If the root ball is root bound, now’s the time for root pruning. Being careful to support the root ball so that little if any solid media falls away from the roots, and being careful to ensure the root ball sits evenly, I place the root ball in its larger container and gently fill in material from the sides. Every 2–3 inches, I distribute powdered rooting hormone around the sides, then continue filling.

After the container is full to near the brim, I again pick it up and smack it on the floor a few times to settle the medium. You’ll notice the medium will lose several inches of height as it settles, so pack root-zone material firmly in the edges of the pots, making sure there are no creases in the sides where pockets of empty space exist. If you don’t pack your material firmly, the media will collapse from the top when you do your watering, leaving air gaps that are likely to harm roots.

Don’t pack your pots so full that the root zone is exactly flush or above the top of the pot. If you do, water will run out onto the ground when you irrigate.

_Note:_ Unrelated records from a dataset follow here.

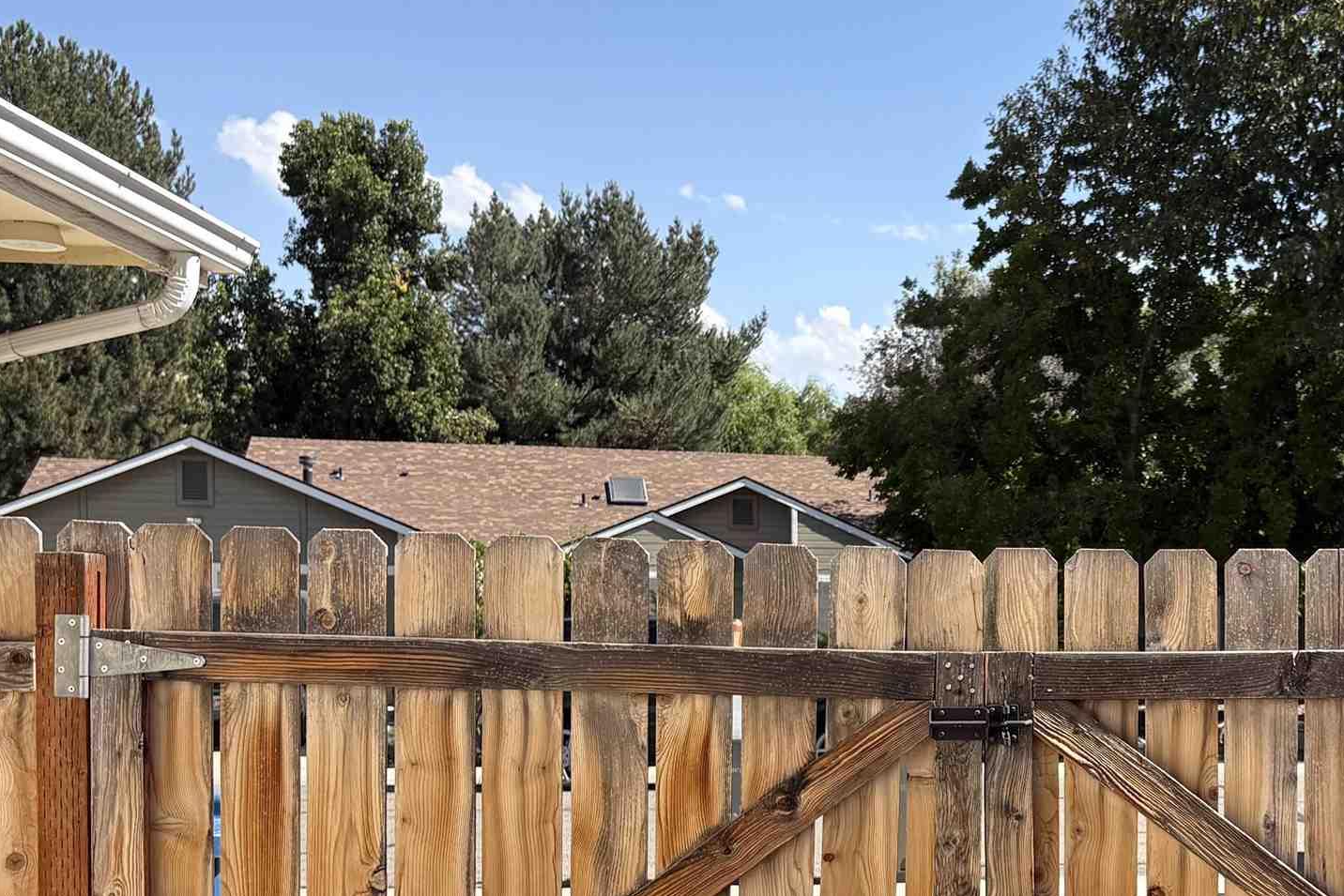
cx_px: 1123
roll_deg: +0.1
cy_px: 766
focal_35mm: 58
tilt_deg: -3.4
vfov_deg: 22.9
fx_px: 2165
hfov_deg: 33.2
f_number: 1.6
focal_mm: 5.96
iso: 50
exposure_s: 1/1799
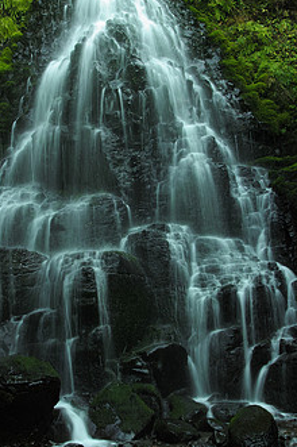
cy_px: 220
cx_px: 123
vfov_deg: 40.4
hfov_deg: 27.4
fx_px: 608
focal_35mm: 49
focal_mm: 24
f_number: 11
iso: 100
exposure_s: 1/2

Once repotting is finished, water your plants with a three-quarter-strength hydroponics base nutrients formula as appropriate for the stage of growth your plants are in, beneficial microbes root boosters Voodoo Juice, Tarantula and Piranha, along with B-52 and Rhino Skin.

Thoroughly soak the expanded root zone until you see water running out of the sides and bottom of your cloth pots.

After watering, watch for places where the root-zone material has settled. You often have to add material to the top of the root zone to keep an even level, and sometimes to cover stabilizer roots that are exposed after the transplant; these should be slightly covered with your medium.

Repotting and transplanting are essential cannabis grower skills. When you’re growing full-sized photoperiod plants from seeds or clones, plan ahead of time for at least two transplants, so your cannabis roots always have room to expand in their container.